By celebplanes · 1 min read · General Electric
General Electric
General Electric flew from Cincinnati to Huntsville on June 3, a 59-minute hop aboard the HondaJet N120GE that touched down at Huntsville International Airport just after 12:42 p.m. local time. The flight from the company’s corporate home base in northern Kentucky is a short one, but the destination, home to NASA’s Marshall Space Flight Center and the U.S. Army’s Redstone Arsenal, has long been a hub for the aerospace giant’s turbine and propulsion work.
The same week, GE Aerospace—the publicly traded aviation business born of the 2024 corporate breakup of General Electric—is active across multiple defense and space contracts. Huntsville is the center of its supersonic engine testing and hypersonic propulsion programs, per a 2025 U.S. Army announcement, and the company’s CEO Larry Culp has said the division’s future hinges on government and NASA collaboration.
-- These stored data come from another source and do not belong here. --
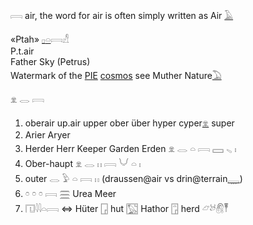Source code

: 𓇯 air, the word for air is often simply written as Air [𓄿](𓄿)  

«Ptah» [𓊪](𓊪)[𓏏](𓏏)𓇯𓀭  
P.t.air  
Father Sky (Petrus)  
Watermark of the [PIE](PIE) [cosmos](cosmos) see Muther Nature[𓅐](𓅐)  

 𓁷  𓂋  𓇯  
1. oberair up.air upper ober über hyper cyper[𓁷](𓁷) super  
2. Arier Aryer  
3. Herder Herr Keeper Garden Erden 𓁷  𓂋  𓏏  𓇯  𓈙  𓈅  𓏤  
3. Ober-haupt   𓁷  𓂋  𓏮  𓇯  𓄋  𓏏  𓏤  
4. outer   𓂋  𓅱  𓏏  𓇯  𓏮  (draussen@air vs drin@terrain[𓇾](𓇾))  
5.  𓏌  𓏌  𓏌  𓇯  𓈗  Urea Meer  
6. 𓉔𓇋𓇋𓏏𓇯 ⇔ Hüter [𓉗](𓉗) hut 𓉡 Hathor 𓉞 herd 𓃿𓃾𓋧𓏣  

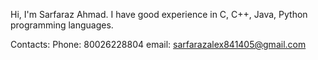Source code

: Hi, I'm Sarfaraz Ahmad. 
I have good experience in C, C++, Java, Python programming languages. 

Contacts:
         Phone: 80026228804
         email: sarfarazalex841405@gmail.com
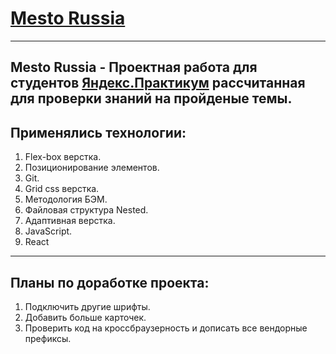 # [Mesto Russia](https://millioneri.github.io/mesto-react/) 
------ 
__Mesto Russia__ - Проектная работа для студентов [Яндекс.Практикум](https://praktikum.yandex.ru/) рассчитанная для проверки знаний на пройденые темы.
------ 
## Применялись технологии:
1. Flex-box верстка.
2. Позиционирование элементов.
3. Git.
4. Grid css верстка.
5. Методология БЭМ.
6. Файловая структура Nested.
7. Адаптивная верстка.
8. JavaScript.
9. React

------ 
## Планы по доработке проекта:
1. Подключить другие шрифты.
2. Добавить больше карточек.
3. Проверить код на кроссбраузерность и дописать все вендорные префиксы.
The trip lands just ahead of a potential Pentagon contract deadline, as covered by Defense News in late May.
The single-seat very-light jet N120GE is a modest ride for a $200 billion company, but it reflects a pattern of quick in-and-out visits to strategic outposts. Recent flights show the same aircraft shuttling between Cincinnati, upstate New York, and Florida over the past week—each likely tied to executive meetings at the company’s various research and field offices.